» **Job item A**
In the article about the Harry Belafonte sing-along at Lincoln Center, which two songs were printed on the lyric sheets handed to the crowd?
» **Job item B**
From the Harry Belafonte sing-along article, extract the stretch from "The sing-along was" through "that Belafonte founded.".
» **Job item C**
Extend the article about the Harry Belafonte sing-along at Lincoln Center, picking up from where it stops.

» **Text shown**
-.-.-
Hundreds turn out to remember Harry Belafonte at Lincoln Center sing along
The performer and civil rights activist who died on April 24th was a longtime resident of the UWS.
Over a hundred people came out last week to a sing-along held at Lincoln Center’s Revson Fountain in honor of Harry Belafonte, the singer, actor and civil rights activist who passed away April 24, age ninety-six.
Belafonte was a beloved singer who popularized the Caribbean music style known as calypso for American audiences, with such hits as “Day O (The Banana Boat Song),” “Jump in the Line (Shake, Senora),” and “Jamaica Farewell.”
But even more enduring today is his legacy as a champion for civil rights, a fighter for equality who fought injustice wherever he found it. As an activist, he protested the policies of American presidents from Nixon to Trump and advocated for humanitarian causes around the globe. He was a close confidant of Martin Luther King, Jr., financially supporting his family and even bailing him out of the Birmingham, Alabama, jail.
“People mistake that he’s this artist who became an activist,” said Jamal Joseph, founder of IMPACT Repertory Theatre, speaking before the sing-along. “He would be the first to tell you that he’s an activist who happened to become an artist.”
The sing-along was led by the IMPACT Repository Theatre, an arts and activist group, and organized by The Gathering For Justice, the social justice foundation that Belafonte founded.
“The Gathering called us and they said they’d like to be able to lift voices in honor of Belafonte, and we said, absolutely,” said Leah C. Johnson, Chief Communications and Market Officer at Lincoln Center Plaza. “At least for us, at Lincoln Center, he represents the coming together of the arts and social justice.”
Among the crowd were people of all races and ages. Younger people crowded around the front, their phones out, while, closer to the fountain, rows of seats were reserved for older visitors. Employees told people the program and passed out lyric sheets of the two songs – “Day-O” and “We Are The World” – that were to be sung.
The seats were soon filled by people who had listened to Belafonte’s music when it had first come out, and had, with their parents, followed his career for decades. “He’s been a part of my life for a long time, since my childhood,” said Alison Duff. “My mother had a crush on him. Him and Sydney Poitier, they were it.”
Much of the crowd had come from across the City out of passion for Belafonte, his achievements, and his work. “I really have a lot of respect for the sacrifice he made, in his own personal life, for civil rights,” said Dana Sampeur. “He’ll be very missed.”
“I was so sad by myself yesterday and so it’s just nice to be in a community,” said Brooke Greene. “And I think that so much of what Mr. B was about was community, bringing people together. And that’s what this is.”
Others were pedestrians who had happened by and, fans of Belafonte, decided to stay. “I asked someone, ‘what’s the event?,” said Isabel Benes. “He was such an example of human kindness and activism, of gentleness and activism. There was a refined activism that I think he brought to New York and the world.”
It was a beautiful spring evening and the sound of traffic rang plaintively in the cool, pink air. Chatting and waiting, the crowd held their black lyric sheets at their sides. The fountain rose and fell, rose and fell – and then turned off as Carmen Perez, President of The Gathering For Justice, took the stage.
“Once we start singing, I want us to raise our voices loud and clear, and sing to the heavens, so that Mr. B. can hear us.”
Mr. Joseph followed. “This is a people’s gathering,” said Mr. Joseph, to cheers and hollers from the crowd. “And the thing that we know from movements is that it’s always looked like this, a rainbow coalition, a gathering of the people.”
-.-.-
Stored data entries
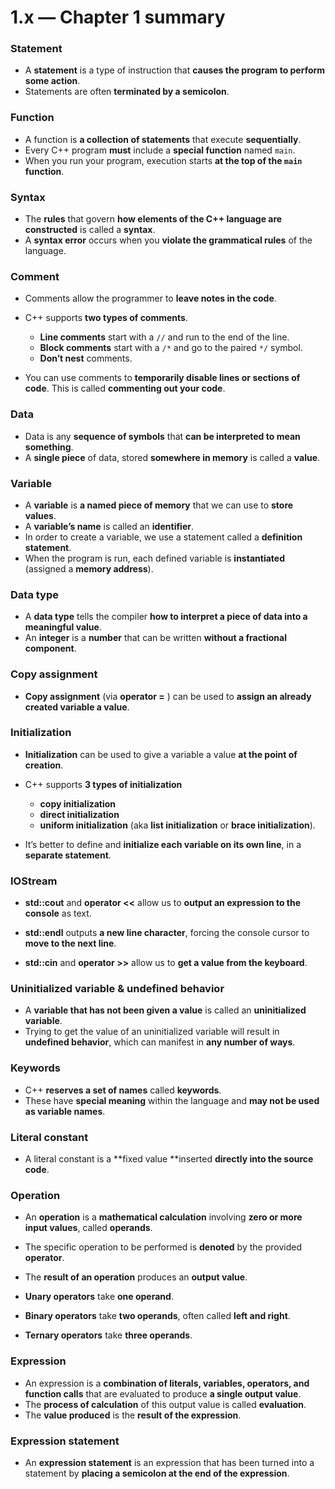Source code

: # 1.x — Chapter 1 summary

### Statement

- A **statement** is a type of instruction that **causes the program to perform some action**. 
- Statements are often **terminated by a semicolon**.

### Function

- A function is **a collection of statements** that execute **sequentially**.
- Every C++ program **must** include a **special function** named `main`.
- When you run your program, execution starts **at the top of the `main` function**.

### Syntax

- The **rules** that govern **how elements of the C++ language are constructed** is called a **syntax**.
- A **syntax error** occurs when you **violate the grammatical rules** of the language.

### Comment

- Comments allow the programmer to **leave notes in the code**.
- C++ supports **two types of comments**.
  - **Line comments** start with a `//` and run to the end of the line.
  - **Block comments** start with a `/*` and go to the paired `*/` symbol.
  - **Don’t nest** comments.

- You can use comments to **temporarily disable lines or sections of code**. This is called **commenting out your code**.

### Data

- Data is any **sequence of symbols** that **can be interpreted to mean something**.
- A **single piece** of data, stored **somewhere in memory** is called a **value**.

### Variable

- A **variable** is **a named piece of memory** that we can use to **store values**.
- A **variable’s name** is called an **identifier**.
- In order to create a variable, we use a statement called a **definition statement**.
- When the program is run, each defined variable is **instantiated** (assigned a **memory address**).

### Data type

- A **data type** tells the compiler **how to interpret a piece of data into a meaningful value**.
- An **integer** is a **number** that can be written **without a fractional component**.

### Copy assignment

- **Copy assignment** (via **operator =** ) can be used to **assign an already created variable a value**.

### Initialization

- **Initialization** can be used to give a variable a value **at the point of creation**.
- C++ supports **3 types of initialization**
  - **copy initialization**
  - **direct initialization**
  - **uniform initialization** (aka **list initialization** or **brace initialization**).

- It’s better to define and **initialize each variable on its own line**, in a **separate statement**.

### IOStream

- **std::cout** and **operator <<** allow us to **output an expression to the console** as text.

- **std::endl** outputs **a new line character**, forcing the console cursor to **move to the next line**. 
- **std::cin** and **operator >>** allow us to **get a value from the keyboard**.

### Uninitialized variable & undefined behavior

- A **variable that has not been given a value** is called an **uninitialized variable**.
- Trying to get the value of an uninitialized variable will result in **undefined behavior**, which can manifest in **any number of ways**.

### Keywords

- C++ **reserves a set of names** called **keywords**.
- These have **special meaning** within the language and **may not be used as variable names**.

### Literal constant

- A literal constant is a **fixed value **inserted **directly into the source code**.

### Operation

- An **operation** is a **mathematical calculation** involving **zero or more input values**, called **operands**.
- The specific operation to be performed is **denoted** by the provided **operator**. 
- The **result of an operation** produces an **output value**.

- **Unary operators** take **one operand**.
- **Binary operators** take **two operands**, often called **left and right**.
- **Ternary operators** take **three operands**.

### Expression

- An expression is a **combination of literals, variables, operators, and function calls** that are evaluated to produce **a single output value**.
- The **process of calculation** of this output value is called **evaluation**.
- The **value produced** is the **result of the expression**.

### Expression statement

- An **expression statement** is an expression that has been turned into a statement by **placing a semicolon at the end of the expression**.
-.-.-
» **Task output A**
"Day-O" and "We Are The World."

» **Task output B**
The sing-along was led by the IMPACT Repository Theatre, an arts and activist group, and organized by The Gathering For Justice, the social justice foundation that Belafonte founded.

» **Task output C**
He began with “We Are The World.” The voices were tentative at first, unsure of themselves, but then, gathering force, became louder and louder, drowning out the sound of a passing siren. Many of the lyric sheets, unnecessary, remained at people’s sides.
Belafonte was an honorary Oscar winner and in his career was the first Afro-American to win a Tony and the first Afro-American to win an Emmy for a special “Tonight with Harry Belafonte” for “The Revlon Revue” and his music earned him two Grammys as well as a third lifetime achievement Grammy towards the end of his singing career.
His first LP, “Calypso” was also the first LP to sell over one million copies.
By the 1960s, he was deeply involved in civil rights activism, helping organize the 1963 March on Washington and participated in the Selma March in 1965 with Martin Luther King, Jr. He was born in Harlem to West Indian immigrant parents and dropped out of high school to join the navy when he was 17 and served during the waning days of World War II.
He was working as a janitor when someone gave him a ticket to see a production of “Home is the Hunter” at the American Negro Theatre. He was so impressed that he joined ANT where he met Sidney Portier and became lifelong friends. He began taking acting classes at the New School, where his classmates included Marlon Brando and Charlton Heston. Throughout his activism in the civil rights movement, he never hesitated to draw in other Hollywood stars to help organize events such as the 1963 March on Washington.
He said he was going to step back from performing in the 2000s, but he did make a final film appearance as a bit player in the 2006 film “Bobby” about his longtime friend Robert F. Kennedy.
“I tried to envision playing out the rest of my life devoted almost exclusively to reflection, but there’s just too much in the world to be done,” he was quoted as saying in an obit in Vanity Fair the day after his passing. He continued to speak out against political figures that he regarded as divisive, calling George W. Bush a “terrorist” and the Department of Homeland Security the “Gestapo,” and blasted Condoleeza Rice and Colin Powell for getting involved in the administration.
In an op-ed when Donald Trump was seeking reelection in 2020, Belafonte urged black voters not to be swayed by empty promises. “We have learned exactly how much we had to lose—a lesson that has been inflicted upon Black people again and again in our history — and we will not be bought off by the empty promises of the flimflam man.”
John Legend learned of Belafonte’s passing just as he was entering a Time 100 event on April 24th. “He lived such a long, powerful, revolutionary life,” Legend told Time. “If you think about what it means to be an artist and activist, he was the epitome of what that was. He used his platform in an almost subversive way to sneak messages in there of protest and revolution in everything he did.”